- _Work required_
Identify the line in which "index mcp: (105, 143)" appears, then reproduce that line and all remaining lines of the records word for word.

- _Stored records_
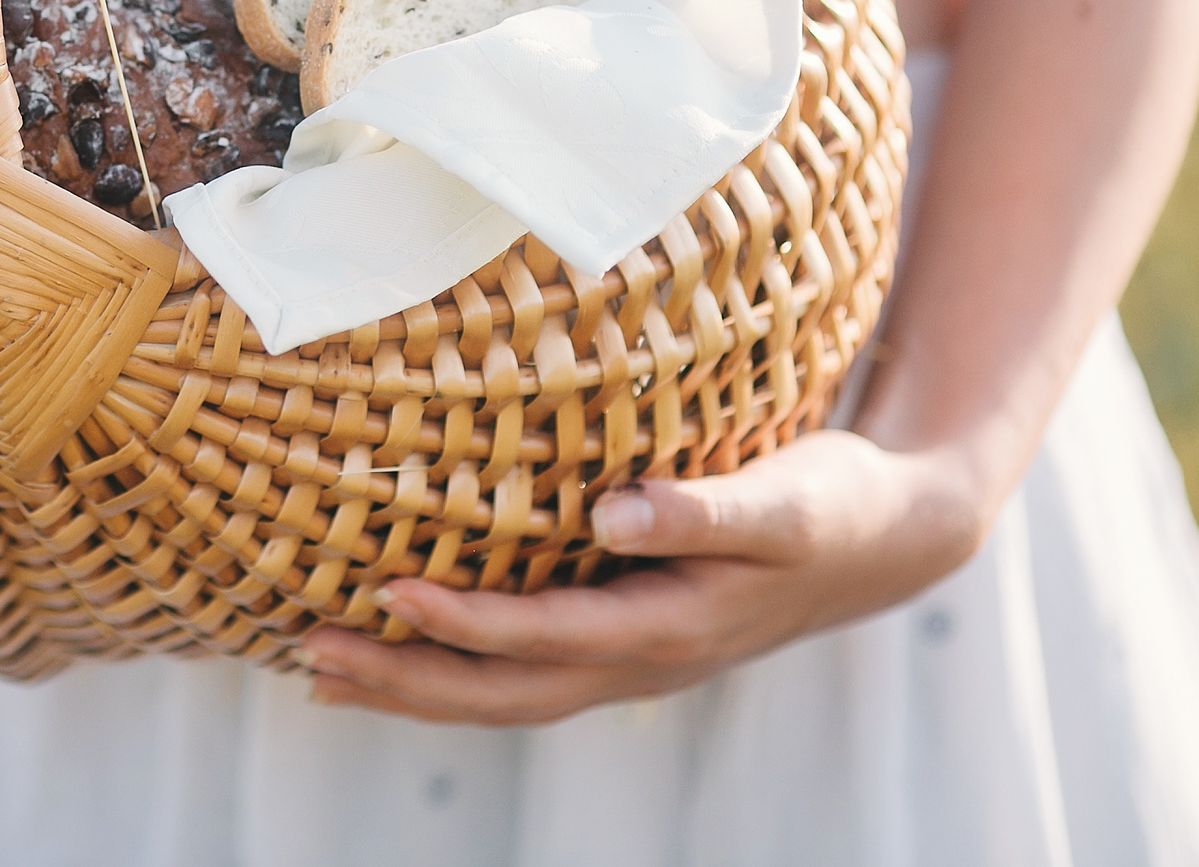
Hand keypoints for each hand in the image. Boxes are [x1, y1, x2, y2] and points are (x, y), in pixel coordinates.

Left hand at [297, 430, 989, 725]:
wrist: (889, 539)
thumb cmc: (832, 502)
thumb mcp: (784, 500)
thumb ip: (703, 508)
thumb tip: (615, 511)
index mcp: (670, 628)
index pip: (545, 640)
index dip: (465, 625)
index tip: (387, 594)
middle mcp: (640, 662)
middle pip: (503, 695)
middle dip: (405, 681)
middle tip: (309, 656)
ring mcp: (629, 663)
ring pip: (503, 697)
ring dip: (411, 689)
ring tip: (319, 672)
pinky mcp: (622, 643)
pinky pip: (520, 674)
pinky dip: (450, 672)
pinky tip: (395, 650)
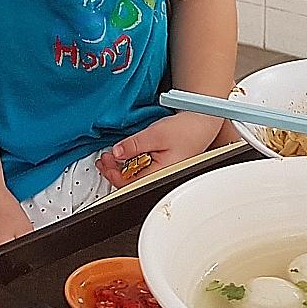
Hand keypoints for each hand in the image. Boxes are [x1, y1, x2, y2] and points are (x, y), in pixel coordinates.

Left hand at [95, 112, 223, 189]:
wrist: (202, 123)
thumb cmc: (186, 130)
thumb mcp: (155, 135)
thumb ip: (135, 145)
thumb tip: (117, 153)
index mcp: (160, 174)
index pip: (130, 184)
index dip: (113, 174)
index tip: (105, 161)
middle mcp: (160, 177)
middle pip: (131, 183)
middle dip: (114, 171)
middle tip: (104, 159)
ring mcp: (161, 172)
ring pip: (135, 176)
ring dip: (121, 167)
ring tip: (112, 156)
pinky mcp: (161, 165)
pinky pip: (142, 169)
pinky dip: (130, 162)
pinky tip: (126, 155)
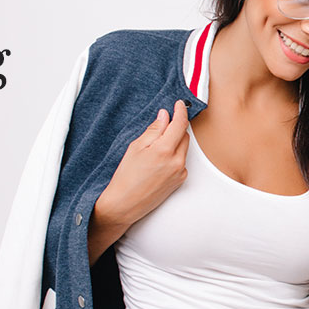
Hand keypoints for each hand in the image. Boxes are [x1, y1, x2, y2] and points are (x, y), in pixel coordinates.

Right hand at [91, 100, 189, 234]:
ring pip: (184, 147)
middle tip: (162, 126)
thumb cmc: (126, 177)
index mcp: (164, 150)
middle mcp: (177, 161)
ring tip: (156, 147)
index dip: (181, 111)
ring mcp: (180, 172)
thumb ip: (153, 130)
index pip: (179, 124)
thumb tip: (164, 116)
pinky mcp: (180, 180)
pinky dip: (174, 155)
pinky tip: (159, 162)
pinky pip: (182, 161)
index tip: (179, 104)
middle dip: (175, 127)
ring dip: (175, 141)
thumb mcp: (135, 148)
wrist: (125, 204)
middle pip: (184, 135)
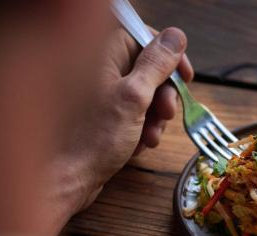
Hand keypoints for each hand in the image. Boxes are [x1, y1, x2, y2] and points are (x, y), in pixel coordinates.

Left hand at [47, 27, 192, 234]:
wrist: (69, 177)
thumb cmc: (94, 138)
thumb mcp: (135, 97)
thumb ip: (157, 64)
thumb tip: (176, 37)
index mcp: (103, 55)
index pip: (145, 39)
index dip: (170, 58)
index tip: (187, 77)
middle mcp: (101, 70)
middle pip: (149, 70)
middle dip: (163, 95)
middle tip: (166, 114)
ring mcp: (103, 94)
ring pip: (146, 96)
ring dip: (156, 117)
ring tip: (150, 137)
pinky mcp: (105, 116)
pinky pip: (136, 114)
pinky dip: (144, 128)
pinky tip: (140, 144)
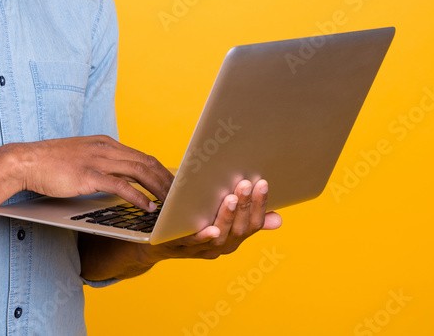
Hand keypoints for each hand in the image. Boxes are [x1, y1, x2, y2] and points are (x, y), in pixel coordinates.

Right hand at [13, 135, 173, 211]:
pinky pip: (121, 186)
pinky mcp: (88, 175)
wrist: (26, 161)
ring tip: (171, 203)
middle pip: (147, 162)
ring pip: (139, 171)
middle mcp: (105, 148)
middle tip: (181, 196)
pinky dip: (139, 197)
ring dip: (159, 188)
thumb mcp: (82, 157)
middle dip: (167, 180)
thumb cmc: (51, 163)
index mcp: (105, 143)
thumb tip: (119, 179)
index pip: (142, 155)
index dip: (161, 171)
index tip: (172, 185)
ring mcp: (97, 160)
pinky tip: (148, 208)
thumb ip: (101, 164)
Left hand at [151, 178, 281, 261]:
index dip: (260, 205)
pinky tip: (211, 228)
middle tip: (245, 184)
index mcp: (233, 238)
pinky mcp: (179, 247)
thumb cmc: (193, 222)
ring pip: (219, 237)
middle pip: (239, 230)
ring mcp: (201, 249)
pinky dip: (204, 236)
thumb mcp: (221, 217)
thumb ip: (247, 217)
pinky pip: (193, 243)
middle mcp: (221, 247)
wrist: (156, 240)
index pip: (254, 224)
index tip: (263, 183)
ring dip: (227, 217)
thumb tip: (278, 220)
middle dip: (245, 206)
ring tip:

- _Exercise result_
index mcp: (105, 143)
thumb tip: (119, 179)
index pip: (142, 155)
index dip: (161, 171)
index tip: (172, 185)
ring mcp: (97, 160)
pinky tip: (148, 208)
thumb ip: (101, 164)
Left hand at [151, 178, 281, 261]:
index dip: (260, 205)
pinky tip: (211, 228)
middle tip: (245, 184)
index mcp: (233, 238)
pinky mcp: (179, 247)
thumb cmc: (193, 222)
ring pip: (219, 237)
middle pip: (239, 230)
ring mcp: (201, 249)
pinky dip: (204, 236)
thumb mcp: (221, 217)
thumb ip: (247, 217)
pinky pip: (193, 243)
middle mcp: (221, 247)
wrist: (156, 240)
index pip: (254, 224)
index tip: (263, 183)
ring dip: (227, 217)
thumb tip: (278, 220)
middle dip: (245, 206)
ring tip:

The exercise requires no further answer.